● What the task requires
Before copying, find the line below that contains "drag(223, 199, 223, 199)"; then return it and all later lines exactly, up to and including the final line, with no pictures.

● Data in this exercise
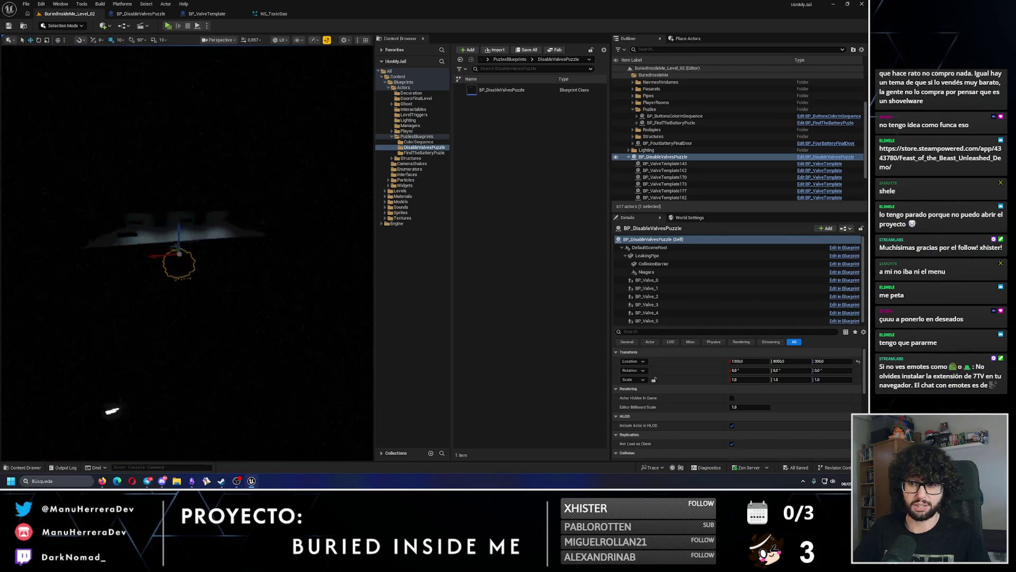
Step: Reframe the actor to view the leaking pipe and valve row, then return to Steam
key(f)
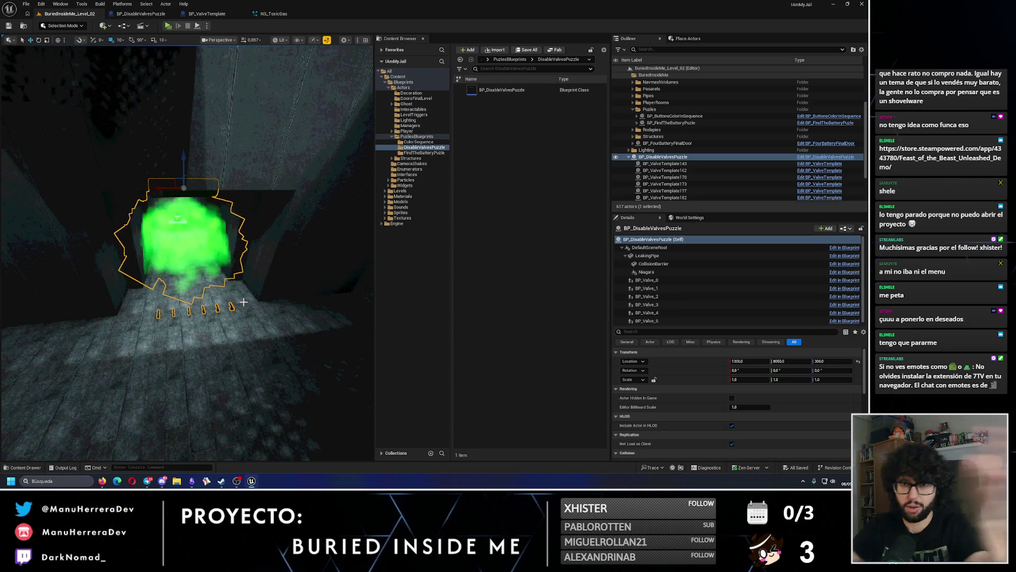
mouse_move(243, 302)
mouse_down()
mouse_move(228, 318)
mouse_move(228, 254)
mouse_move(240, 226)
mouse_up()
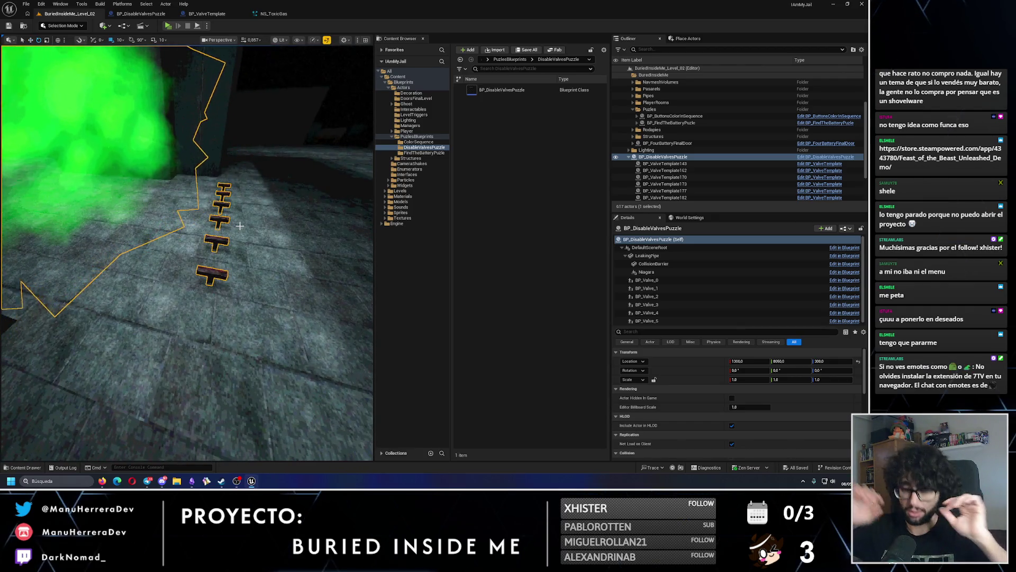
drag(223, 199, 223, 199)
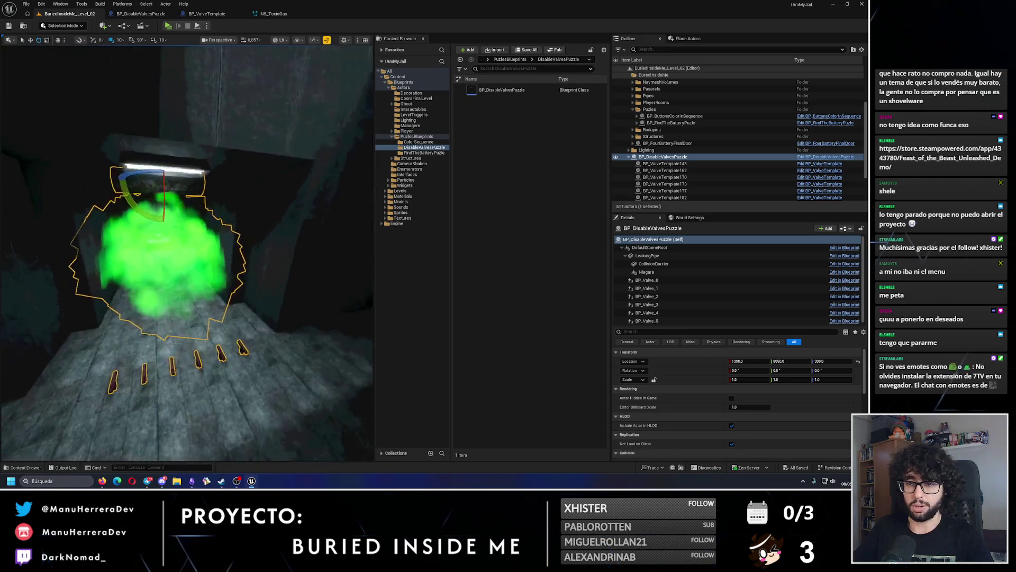
drag(337, 220, 338, 220)
mouse_move(221, 488)
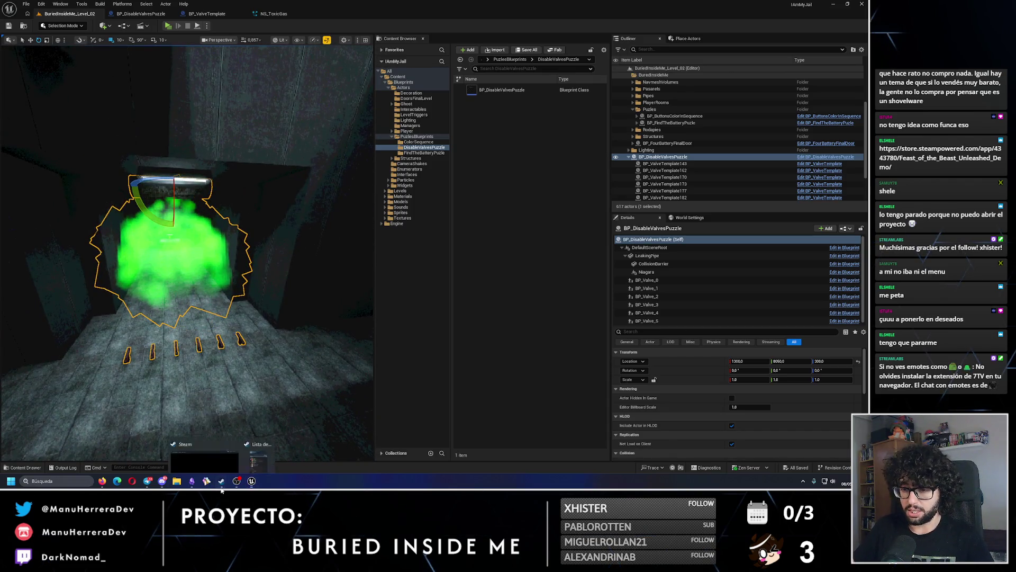
click(204, 460)
Step: Search the store for 'Feast of the Beast' and wishlist Feast of the Beast Unleashed
click(508, 44)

● Written response
drag(223, 199, 223, 199)
drag(337, 220, 338, 220)
mouse_move(221, 488)
click(204, 460)
Step: Search the store for 'Feast of the Beast' and wishlist Feast of the Beast Unleashed
click(508, 44)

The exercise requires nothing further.